I have a simpler reason why a debt strike is not the answer. Just like a labor striker has to endure being fired, blacklisted and possibly arrested, a debt striker has to endure the garnishments, judgments, repossessions, restricted credit, higher insurance rates, etc. Are even 1000 people willing to do it on purpose?
Great piece. It seems obvious to me that loans made to cover education expenses at pkaces like Citadel, which later collapse, should be immediately forgiven.
I get tired of pointing it out, but in Europe education through the college level is free in most countries. Germany even advertised this year that students from other countries could attend their universities for free. All you have to do is qualify, which doesn’t mean a 4.0 average, you just have to pass entrance exams.
Profit-making schools of higher education will squeeze out costs until the product is worthless.

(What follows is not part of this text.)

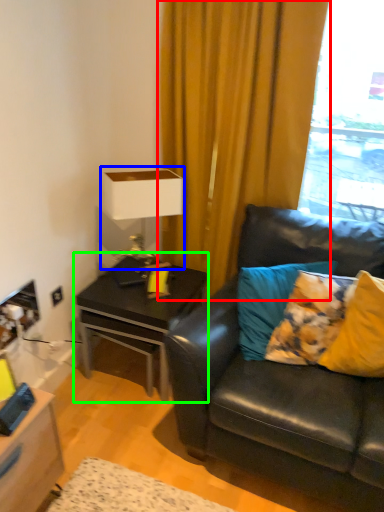
Question: Estimate the real-world distances between objects in this image. Which object is closer to curtain (highlighted by a red box), table lamp (highlighted by a blue box) or table (highlighted by a green box)?

Choices:
 (A) table lamp
 (B) table

Answer: (A)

It is an area, like health care, where free enterprise doesn’t work.
Education for profit. Heath care for profit. War for profit. American exceptionalism on display.
Eliminate “Diploma (or Not) Day Lending”
A credit strike would be a great tactic for a more mature movement. Millions of Americans stopping payments on their credit cards to protest the parasitism of the financial industry would have a real effect.
We’d have to get over our Stockholm syndrome first.
Of course it’s not the answer, the same way the Homestead Steel Strike of 1893 wasn’t the answer for ameliorating the dangerous and ill-paid working conditions of steelworkers. That doesn’t mean it was a mistake, or even that it wasn’t effective in advancing their cause. And yes, these people are putting themselves at risk in a similar way, but how else is anyone going to put a face on the problem and humanizing its costs? There are so many policies that we know would help, it’s not like that’s the problem, the problem is galvanizing the issue so that there is political force behind those policies.